The Prepayment Strategy
Zero prepayment penalty on floating-rate loans means you should prepay aggressively in the early years when interest forms 70-80% of your EMI.
| Prepayment Amount (Per Year) | Interest Saved (Rs 50L at 8%, 20 yrs) | Tenure Reduction |
|---|---|---|
| Rs 1 lakh/year | ~Rs 8-10 lakh | 3-4 years |
| Rs 2 lakh/year | ~Rs 14-17 lakh | 5-7 years |
| Rs 5 lakh/year | ~Rs 25-30 lakh | 9-11 years |
Prepaying Rs 5 lakh per year turns a 20-year loan into a 9-11 year loan and saves more than half the total interest. Read more in our detailed EMI interest analysis.

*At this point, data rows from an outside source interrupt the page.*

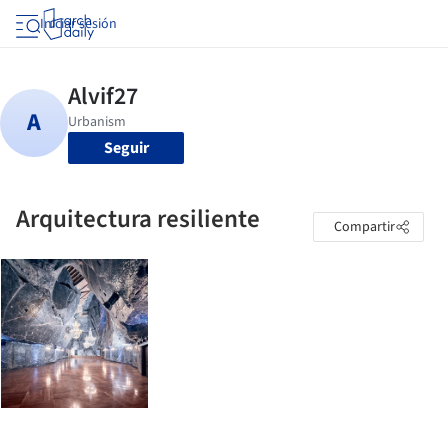
Iniciar sesión
Seguir
Arquitectura resiliente
Compartir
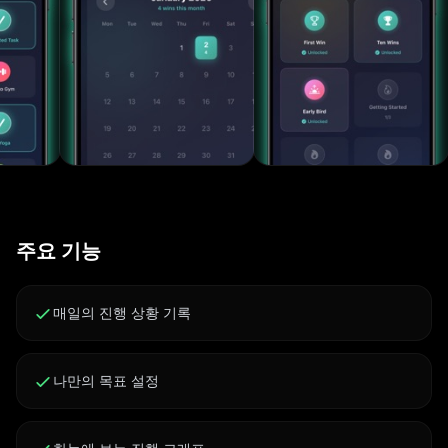
시간을 선택, 메시지를 선택. 잠들기 전 하루를 기록하도록
부드러운 알림. 공유 카드 Instagram 스토리용 아름다운
카드를 만들거나 친구에게 보내기. 이정표를 공개적으로도
조용히도 축하. 내장 다크 모드 저녁의 성찰을 위해 설계.
눈에 편안하고 마음을 진정시킵니다. 비공개 iCloud 동기
화 승리는 본인의 비공개 iCloud를 통해 iPhone, iPad,
Mac에 동기화됩니다. 데이터는 절대 보지 않습니다. 왜
WINLY? - 마찰 없음: 한 번의 탭, 입력 없음, 설정 없음 - 시
각적 추진력: 연속기록 카운터와 히트맵이 일관성을 손에
주요 기능
잡히게 함 - 방해 없음: 광고 없음, 소셜 피드 없음, 비교 없
음 - 설계상 비공개: 데이터는 본인의 iCloud에 머무름 - 오
래 지속되도록 제작: 작은 승리가 인생을 바꾸는 습관으로
매일의 진행 상황 기록
쌓임 추진력에 참여하세요 수천 명이 지속적인 변화로 이
어지는 작은 승리를 축하하기 위해 Winly를 사용하고 있습
나만의 목표 설정
니다. 오늘 시작하세요. 첫 번째 승리를 탭하세요. Winly를
다운로드하고 매일을 진전으로 바꿔보세요. WINLY PRO
Winly Pro로 모든 것을 잠금 해제하세요: 무제한 맞춤 활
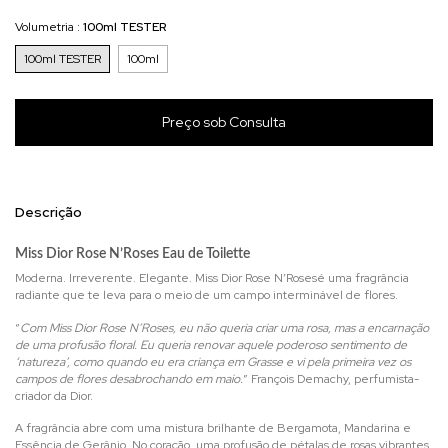
Volumetria :
100ml TESTER
100ml TESTER
100ml
Descrição
Miss Dior Rose N’Roses Eau de Toilette
Moderna. Irreverente. Elegante.
Miss Dior Rose N’Roses
é uma fragrância
radiante que te leva para o meio de um campo interminável de flores.
“
Com Miss Dior Rose N’Roses, eu não queria criar uma rosa, mas a encarnação
de uma profusão floral. Eu queria renovar aquele poderoso sentimento de
‘natureza’, como quando eu era criança em Grasse e vi pela primeira vez os
campos de flores desabrochando em maio.
”
François Demachy
, perfumista-
criador da Dior.
A fragrância abre com uma mistura brilhante de Bergamota, Mandarina e
Essência de Gerânio. No coração, uma profusão de pétalas de rosas vibrantes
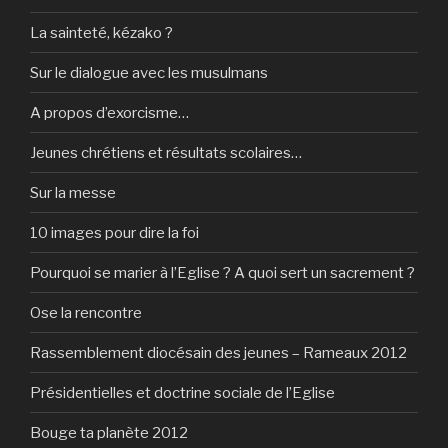
La sainteté, kézako ?
Sur le dialogue avec les musulmans
A propos d’exorcisme…
Jeunes chrétiens et résultats scolaires…
Sur la messe
10 images pour dire la foi
Pourquoi se marier à l’Eglise ? A quoi sert un sacrement ?
Ose la rencontre
Rassemblement diocésain des jeunes – Rameaux 2012
Présidentielles et doctrine sociale de l’Eglise
Bouge ta planète 2012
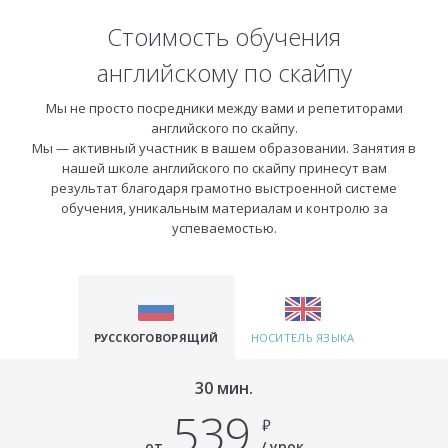
Стоимость обучения
английскому по скайпу
Мы не просто посредники между вами и репетиторами
английского по скайпу.
Мы — активный участник в вашем образовании. Занятия в
нашей школе английского по скайпу принесут вам
результат благодаря грамотно выстроенной системе
обучения, уникальным материалам и контролю за
успеваемостью.
РУССКОГОВОРЯЩИЙ
НОСИТЕЛЬ ЯЗЫКА
30 мин.
539
₽
от
/ урок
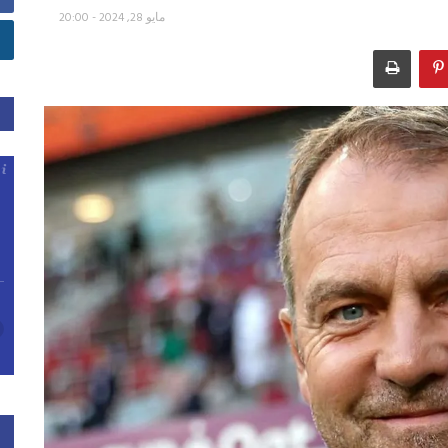
مايو 28, 2024 - 20:00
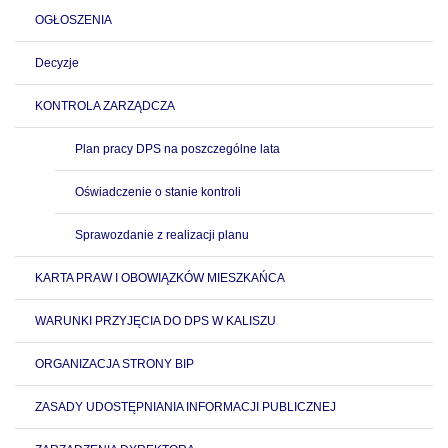
OGŁOSZENIA
Decyzje
KONTROLA ZARZĄDCZA
Plan pracy DPS na poszczególne lata
Oświadczenie o stanie kontroli
Sprawozdanie z realizacji planu
KARTA PRAW I OBOWIĄZKÓW MIESZKAŃCA
WARUNKI PRZYJĘCIA DO DPS W KALISZU
ORGANIZACJA STRONY BIP
ZASADY UDOSTĘPNIANIA INFORMACJI PUBLICZNEJ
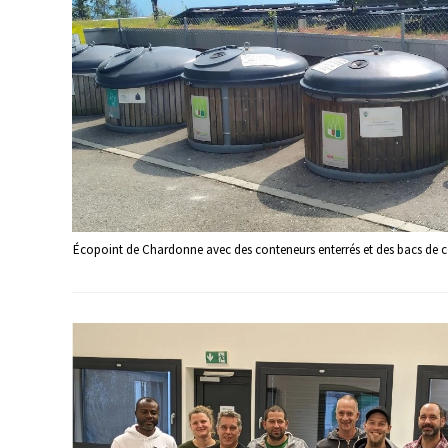
Écopoint de Chardonne avec des conteneurs enterrés et des bacs de co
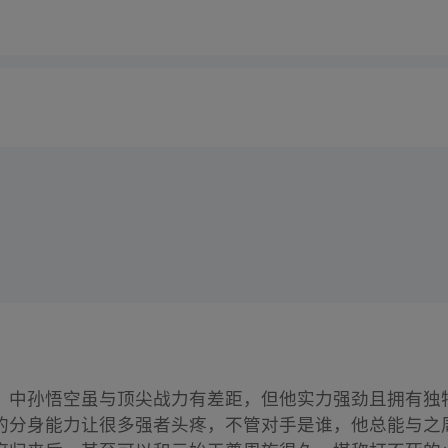
》
中孙悟空虽与顶尖战力有差距，但他实力强劲且拥有独
的分身能力让很多强者头疼，不管对手是谁，他总能与之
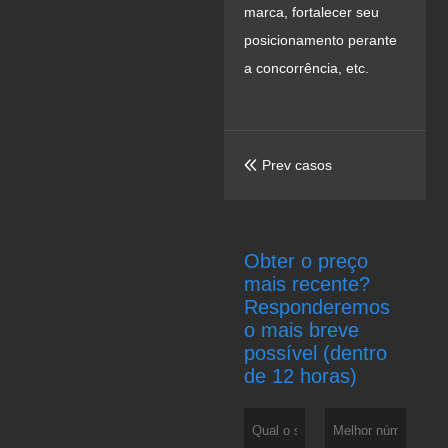
marca, fortalecer seu
posicionamento perante
a concorrência, etc.
Prev casos

Obter o preço
mais recente?
Responderemos
o mais breve
possível (dentro
de 12 horas)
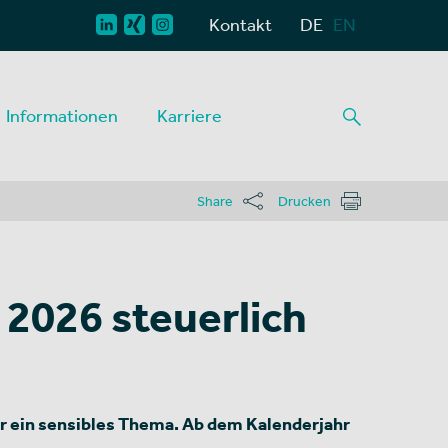
Kontakt
DE
EN
Informationen
Karriere
Share
Drucken
 2026 steuerlich
er ein sensibles Thema. Ab dem Kalenderjahr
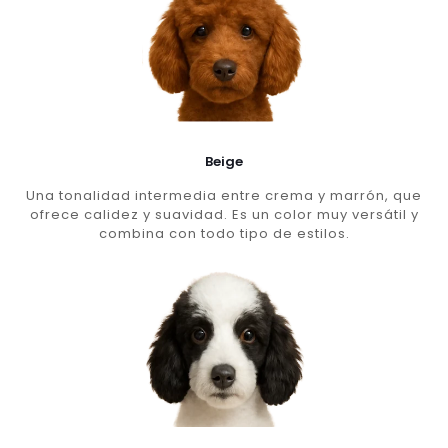
Beige
Una tonalidad intermedia entre crema y marrón, que
ofrece calidez y suavidad. Es un color muy versátil y
combina con todo tipo de estilos.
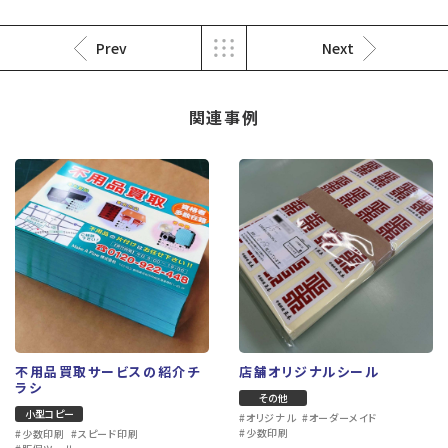
オーダーメイドの防水シール
Prev
Next
年賀状印刷
その他
はがき・挨拶状・案内状印刷
#オリジナル
#オーダーメイド
#防水加工
#はがき印刷
#宛名印刷
関連事例
オーダーメイドのクリスマスイベン
不用品買取サービスの紹介チ
店舗オリジナルシール
オリジナルカレンダー
ト招待状
ラシ
その他
はがき・挨拶状・案内状印刷
その他
小型コピー
#オリジナル
#オーダーメイド
#はがき印刷
#宛名印刷
#オリジナル
#オーダーメイド
#イベント
#少数印刷
#少数印刷
#スピード印刷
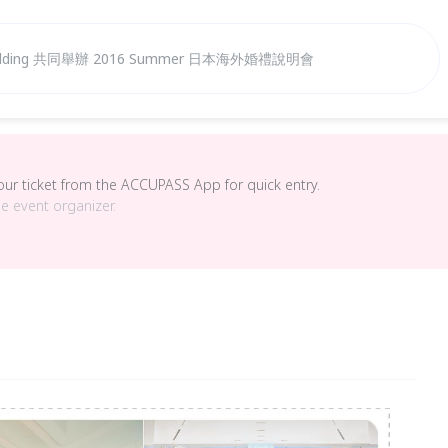
e Wedding 共同舉辦 2016 Summer 日本海外婚禮說明會
your ticket from the ACCUPASS App for quick entry.
he event organizer.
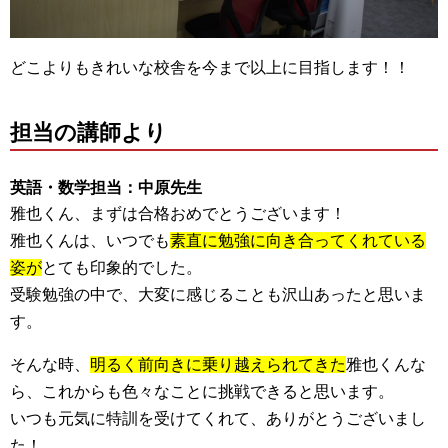
どこよりもきれいな校舎を今まで以上に目指します！！
担当の講師より
英語・数学担当：中原先生
雅也くん、まずは合格おめでとうございます！
雅也くんは、いつでも
素直に勉強に向き合ってくれている
姿が
とても印象的でした。
受験勉強の中で、大変に感じることも沢山あったと思いま
す。
そんな時、
明るく前向きに乗り越えられてきた
雅也くんな
ら、これからも色々なことに挑戦できると思います。
いつも元気に特訓を受けてくれて、ありがとうございまし
た！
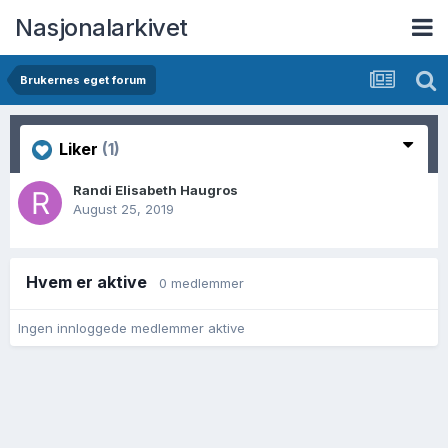
Nasjonalarkivet
Brukernes eget forum
Liker
(1)
Randi Elisabeth Haugros
August 25, 2019
Hvem er aktive
0 medlemmer
Ingen innloggede medlemmer aktive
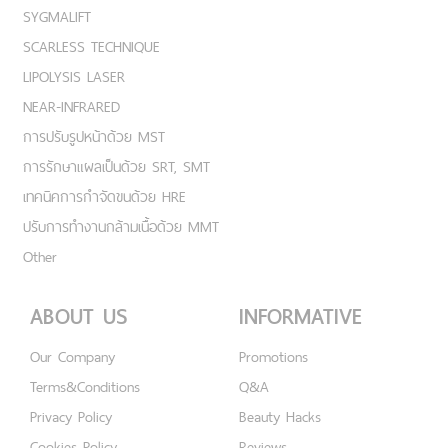
SYGMALIFT
SCARLESS TECHNIQUE
LIPOLYSIS LASER
NEAR-INFRARED
การปรับรูปหน้าด้วย MST
การรักษาแผลเป็นด้วย SRT, SMT
เทคนิคการกำจัดขนด้วย HRE
ปรับการทำงานกล้ามเนื้อด้วย MMT
Other
ABOUT US
INFORMATIVE
Our Company
Promotions
Terms&Conditions
Q&A
Privacy Policy
Beauty Hacks
Cookies Policy
Reviews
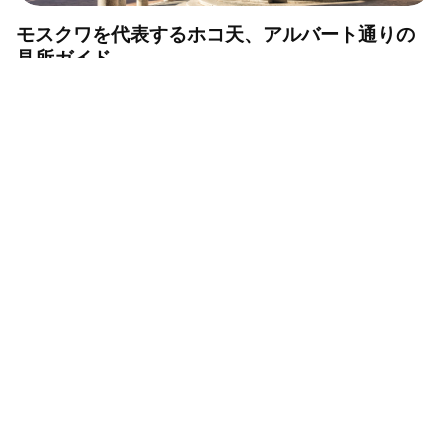
モスクワを代表するホコ天、アルバート通りの
見所ガイド
改修後のモスクワ最古の駅はどう変わったか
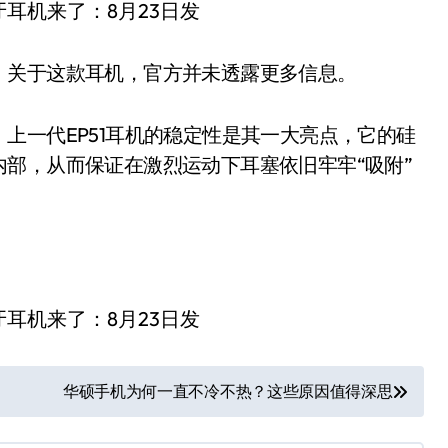
。关于这款耳机，官方并未透露更多信息。
上一代EP51耳机的稳定性是其一大亮点，它的硅
部，从而保证在激烈运动下耳塞依旧牢牢“吸附”
华硕手机为何一直不冷不热？这些原因值得深思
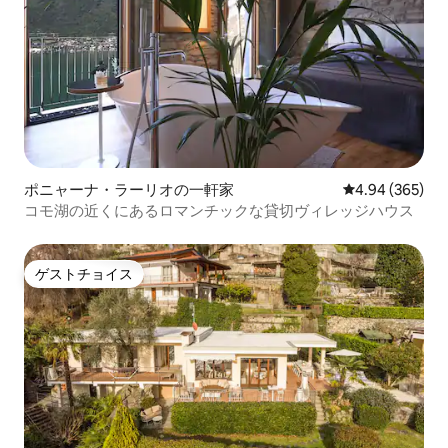
ポニャーナ・ラーリオの一軒家
レビュー365件
4.94 (365)
コモ湖の近くにあるロマンチックな貸切ヴィレッジハウス
ゲストチョイス
ゲストチョイス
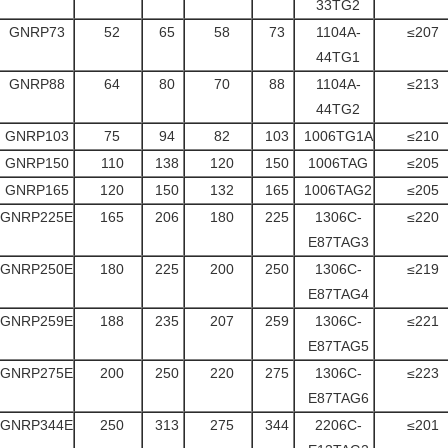
33TG2
GNRP73
52
65
58
73
1104A-
≤207
44TG1
GNRP88
64
80
70
88
1104A-
≤213
44TG2
GNRP103
75
94
82
103
1006TG1A
≤210
GNRP150
110
138
120
150
1006TAG
≤205
GNRP165
120
150
132
165
1006TAG2
≤205
GNRP225E
165
206
180
225
1306C-
≤220
E87TAG3
GNRP250E
180
225
200
250
1306C-
≤219
E87TAG4
GNRP259E
188
235
207
259
1306C-
≤221
E87TAG5
GNRP275E
200
250
220
275
1306C-
≤223
E87TAG6
GNRP344E
250
313
275
344
2206C-
≤201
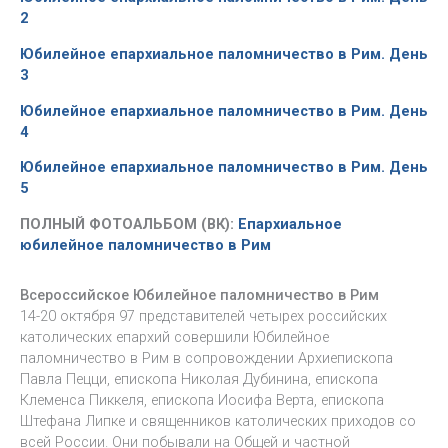
2
Юбилейное епархиальное паломничество в Рим. День
3
Юбилейное епархиальное паломничество в Рим. День
4
Юбилейное епархиальное паломничество в Рим. День
5
ПОЛНЫЙ ФОТОАЛЬБОМ (ВК):
Епархиальное
юбилейное паломничество в Рим
Всероссийское Юбилейное паломничество в Рим
14-20 октября 97 представителей четырех российских
католических епархий совершили Юбилейное
паломничество в Рим в сопровождении Архиепископа
Павла Пецци, епископа Николая Дубинина, епископа
Клеменса Пиккеля, епископа Иосифа Верта, епископа
Штефана Липке и священников католических приходов со
всей России. Они побывали на Общей и частной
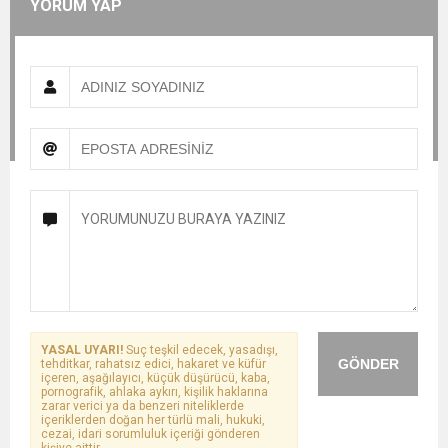
YORUM YAP
YASAL UYARI!
Suç teşkil edecek, yasadışı,
GÖNDER
tehditkar, rahatsız edici, hakaret ve küfür
içeren, aşağılayıcı, küçük düşürücü, kaba,
pornografik, ahlaka aykırı, kişilik haklarına
zarar verici ya da benzeri niteliklerde
içeriklerden doğan her türlü mali, hukuki,
cezai, idari sorumluluk içeriği gönderen
kişiye aittir.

The math works best when prepayments happen in years 1-5. Prepaying Rs 1 lakh in year 1 saves roughly 3x more interest than prepaying Rs 1 lakh in year 15.
What to Do Right Now
- Check your current loan benchmark. If it says “MCLR” anywhere, switch to EBLR immediately — you are likely overpaying Rs 3,000-5,000/month
- Pull your CIBIL score. If it is below 800, spend 2-3 months improving it before applying. The 15-30 bps difference is worth the wait
- Apply at SBI + one private bank simultaneously. Use the SBI sanction letter to negotiate with the private bank
- Calculate the true cost including hidden charges. Add MODT (check your state), franking (0.1%), processing fee, and legal/technical fees to the interest cost. The cheapest rate is not always the cheapest loan
- Decline bundled insurance. Buy a separate term plan for 40-60% less
- If your loan is above Rs 30 lakh by a small margin, increase your down payment. Staying below the threshold saves more in interest than the extra down payment costs
The best home loan is not the one with the lowest advertised rate. It is the one with the lowest total cost — interest + fees + hidden charges + opportunity cost of slower processing — for your specific situation.
Related reading:
- Why EMI Interest Is More Dead Money Than Rent — Rs 80L loan = Rs 86.6L interest. Year-by-year amortization exposed
- True Cost of Owning a Flat — The 20-Year Bill — a Rs 1 Cr flat costs Rs 4.3 Cr over 20 years after all hidden costs
- Buy vs Rent India — The Math at Every Salary Level — should you even take a home loan? Full 20-year comparison
- Under-Construction vs Ready-to-Move — The Real Cost — the 10-20% discount inverts into a Rs 23 lakh premium after GST and pre-EMI
- Rental Yield India — Real Numbers for 30 Cities — average yield is 2.9%, net yield 0-1.5% after costs
Rates and charges mentioned are as of April 2026. Verify current rates directly with the bank before making decisions. All calculations use standard amortization formulas. Actual rates depend on individual credit profile, loan amount, property type, and other factors.